Digital Frontiers Institute (DFI) is offering 20 full scholarships for female candidates in DFI’s Digital Identity online certification course, with support from Omidyar Network. Increasing gender representation in the rapidly expanding digital identity sector and the roles they play in the larger fintech ecosystems is a priority for South Africa-based DFI.
Fintech companies in Africa, in particular, are grappling with an underrepresentation of women in leadership roles. DFI’s 2017 Fintech Talent Africa report found that among 400 industry leaders and professionals, only 12.5 percent are women. Similarly, female-led fintech ventures are funded at a fraction of male-led ventures (less than 10 percent) globally. The scholarships will directly enable women from Africa, Southeast Asia, and Latin America to advance professionally with strong technical skills and networks.
“The digital identity sector needs a diverse set of perspectives to ensure that it empowers,” said Thea Anderson, director at Omidyar Network’s Digital Identity Initiative. “The women who will take this course will learn to create, issue, and regulate Good ID – that is, identity that empowers and protects individuals’ rights to privacy, security, and enables individual-control.”
Through the four-week online certification course, which begins 29th October 2018, students will:
- Understand the core language and concepts of the digital identity field
- Understand and learn to apply the principles of Good ID
- Analyze public, public-private, and private models of digital identity
- Evaluate types of digital identity systems for financial service providers
- Develop digital identification strategies and explore linkages to the SDGs
“There is a reason that the Sustainable Development Goals now include provision for a ‘Leave No One Behind’ approach when it comes to identification,” said Debra Ogilvie-Roodt, Chief Commercial Officer at the DFI. “If we do not move quickly to address this challenge, the poor — and especially poor women — are going to get left behind in terms of services and access to the formal economy.
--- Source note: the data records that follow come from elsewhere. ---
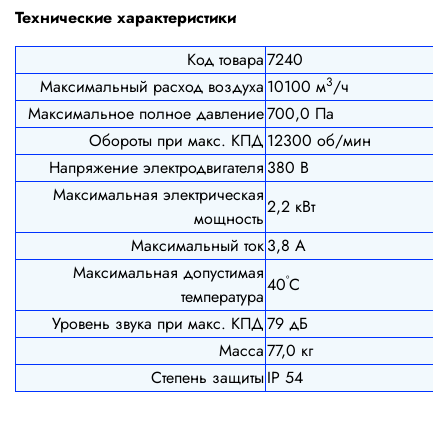
Технические характеристики
Код товара
7240
3
Максимальный расход воздуха
10100 м
/ч
Максимальное полное давление
700,0 Па
Обороты при макс. КПД
12300 об/мин
Напряжение электродвигателя
380 В
Максимальная электрическая
2,2 кВт
мощность
Максимальный ток
3,8 А
Максимальная допустимая
º
40
С
температура
Уровень звука при макс. КПД
79 дБ
Масса
77,0 кг
Степень защиты
IP 54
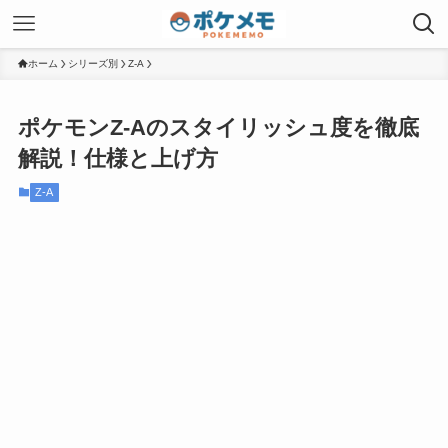
ホーム
シリーズ別
Z-A
ポケモンZ-Aのスタイリッシュ度を徹底
解説！仕様と上げ方
Z-A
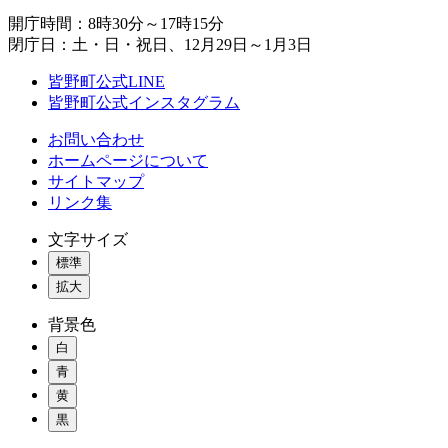
開庁時間：8時30分～17時15分
閉庁日：土・日・祝日、12月29日～1月3日
皆野町公式LINE
皆野町公式インスタグラム
お問い合わせ
ホームページについて
サイトマップ
リンク集
文字サイズ
標準
拡大
背景色
白
青
黄
黒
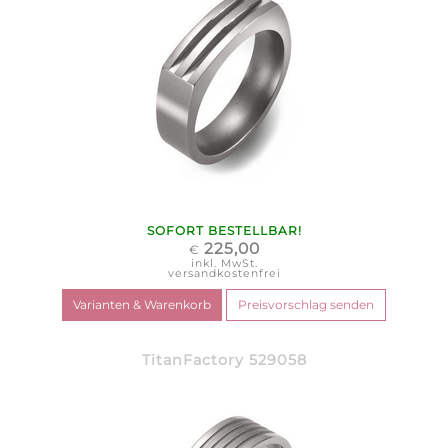
SOFORT BESTELLBAR!
225,00
€
inkl. MwSt.
versandkostenfrei
TitanFactory 529058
Simply providing universal coverage of legal identification will not be enough. We need the right kinds of voices and people in decision-making positions, especially in a digital space, to ensure that the solution is of the highest quality and directly addresses the needs of the most vulnerable communities.”
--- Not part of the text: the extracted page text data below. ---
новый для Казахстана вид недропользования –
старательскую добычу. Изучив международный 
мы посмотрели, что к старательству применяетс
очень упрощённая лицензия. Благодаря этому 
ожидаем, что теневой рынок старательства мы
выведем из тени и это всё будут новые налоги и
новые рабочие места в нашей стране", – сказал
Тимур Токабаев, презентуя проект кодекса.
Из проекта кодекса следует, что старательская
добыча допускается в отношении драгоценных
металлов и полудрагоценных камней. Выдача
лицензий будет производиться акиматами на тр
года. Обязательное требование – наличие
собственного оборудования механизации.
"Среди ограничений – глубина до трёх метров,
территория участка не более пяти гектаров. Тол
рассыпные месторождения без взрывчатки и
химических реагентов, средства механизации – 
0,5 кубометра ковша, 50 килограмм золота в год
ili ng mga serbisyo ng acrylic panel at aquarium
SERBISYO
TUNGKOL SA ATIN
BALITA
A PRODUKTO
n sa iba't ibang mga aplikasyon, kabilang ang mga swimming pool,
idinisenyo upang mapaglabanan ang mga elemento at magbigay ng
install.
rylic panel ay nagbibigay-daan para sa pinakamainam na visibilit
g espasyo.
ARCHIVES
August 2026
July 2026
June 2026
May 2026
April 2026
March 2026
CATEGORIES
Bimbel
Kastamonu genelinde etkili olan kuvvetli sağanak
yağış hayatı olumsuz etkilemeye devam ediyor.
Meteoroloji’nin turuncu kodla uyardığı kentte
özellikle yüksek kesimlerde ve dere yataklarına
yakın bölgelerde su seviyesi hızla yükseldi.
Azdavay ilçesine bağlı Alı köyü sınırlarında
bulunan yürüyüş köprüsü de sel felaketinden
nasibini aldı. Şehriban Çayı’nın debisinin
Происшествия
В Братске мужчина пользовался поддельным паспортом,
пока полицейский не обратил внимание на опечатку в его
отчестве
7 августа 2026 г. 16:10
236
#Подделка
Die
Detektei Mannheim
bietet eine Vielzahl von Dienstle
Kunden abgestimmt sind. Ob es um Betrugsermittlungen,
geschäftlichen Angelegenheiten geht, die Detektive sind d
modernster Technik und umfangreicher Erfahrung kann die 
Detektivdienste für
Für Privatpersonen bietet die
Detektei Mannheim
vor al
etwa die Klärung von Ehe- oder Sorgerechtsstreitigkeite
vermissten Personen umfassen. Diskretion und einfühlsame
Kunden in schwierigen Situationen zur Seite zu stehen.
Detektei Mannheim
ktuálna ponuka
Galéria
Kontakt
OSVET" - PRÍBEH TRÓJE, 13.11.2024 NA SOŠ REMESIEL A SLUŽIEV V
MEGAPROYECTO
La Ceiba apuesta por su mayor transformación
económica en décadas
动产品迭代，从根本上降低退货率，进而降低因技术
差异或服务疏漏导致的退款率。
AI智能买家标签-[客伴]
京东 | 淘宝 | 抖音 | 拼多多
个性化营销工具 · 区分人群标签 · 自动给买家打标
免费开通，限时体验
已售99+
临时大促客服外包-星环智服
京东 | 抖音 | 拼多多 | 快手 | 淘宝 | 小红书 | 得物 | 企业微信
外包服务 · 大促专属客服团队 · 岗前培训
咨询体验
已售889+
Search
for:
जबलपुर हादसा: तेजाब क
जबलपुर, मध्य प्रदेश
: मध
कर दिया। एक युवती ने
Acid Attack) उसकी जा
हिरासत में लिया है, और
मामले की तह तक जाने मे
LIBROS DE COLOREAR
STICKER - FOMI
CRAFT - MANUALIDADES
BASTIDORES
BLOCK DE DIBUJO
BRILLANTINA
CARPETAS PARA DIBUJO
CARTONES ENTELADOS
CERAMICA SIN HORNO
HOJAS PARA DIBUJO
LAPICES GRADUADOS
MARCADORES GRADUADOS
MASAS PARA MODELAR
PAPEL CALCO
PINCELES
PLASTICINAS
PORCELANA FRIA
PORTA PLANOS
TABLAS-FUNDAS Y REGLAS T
DFI has trained 2 400 students in 18 cohorts across its seven courses over the last two years, including 60 in the beta digital identity course launched in May 2018. As alumni, the scholarship recipients will have immediate access to DFI’s community of industry professionals representing public, private, and development sectors in 60 countries through its online community “Switch” and to physical communities of practice established in 18 cities globally. Students represent more than 600 organizations in 85 countries.